Study of Human Umbilical Cord-derived Mesenchymal Stem Cells for Treatment of Refractory Immune Thrombocytopenia

• ClinicalTrials.gov Identifier: NCT04014166
• Recruitment Status: Recruiting
• First Posted: July 10, 2019
• Last Update Posted: January 26, 2023
• Sponsor: Institute of Hematology & Blood Diseases Hospital
• Information provided by (Responsible Party): Zhang Lei, MD, Institute of Hematology & Blood Diseases Hospital

Study Description

Brief Summary:

Primary Objective: To evaluate the safety and efficacy of human umbilical cord-derived mesenchymal stem cells（hUC-MSCs） to treat refractory immune thrombocytopenia（ITP）.

Secondary Objective: To observe the changes of immune function in refractory ITP patients with human umbilical cord-derived mesenchymal stem cells（hUC-MSCs） after infusion, and to explore and reveal the mechanism of hUC-MSCs in treating ITP.

Condition or disease	Intervention/treatment	Phase
Thrombocytopenia; Mesenchymal Stem Cells	Other: Human umbilical cord-derived mesenchymal stem cells (hUC-MSCs)	Not Applicable

Detailed Description:

Human umbilical cord (hUC)-derived mesenchymal stem cells (MSCs) have been shown to have marked therapeutic effects in a number of inflammatory diseases and autoimmune diseases in humans based on their potential for immunosuppression and their low immunogenicity.
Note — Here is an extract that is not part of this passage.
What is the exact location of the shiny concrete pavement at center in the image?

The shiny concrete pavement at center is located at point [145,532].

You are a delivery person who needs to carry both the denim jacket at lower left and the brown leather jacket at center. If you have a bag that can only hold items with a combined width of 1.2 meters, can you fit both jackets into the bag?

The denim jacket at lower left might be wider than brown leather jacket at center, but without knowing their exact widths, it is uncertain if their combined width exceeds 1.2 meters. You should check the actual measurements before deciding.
Currently, no more data is available on the safety and effectiveness of hUC-MSCs to treat immune thrombocytopenia patients.

This is a single-arm study to evaluate the safety and efficacy of hUC-MSCs to treat refractory immune thrombocytopenia（ITP）. In addition, it is the objective of this study to observe the changes of immune function in refractory ITP patients after hUC-MSCs infusion, and to explore and reveal the mechanism of hUC-MSCs in treating ITP.

The investigator will assess the changes of the platelet counts after hUC-MSCs infusion from week 1 to week 28, and observe incidence of adverse events during and after hUC-MSCs infusion.The investigator will complete virus detection( including HBV, HCV, HIV, Syphilis, etc) at week 4 and week 16 after hUC-MSCs infusion.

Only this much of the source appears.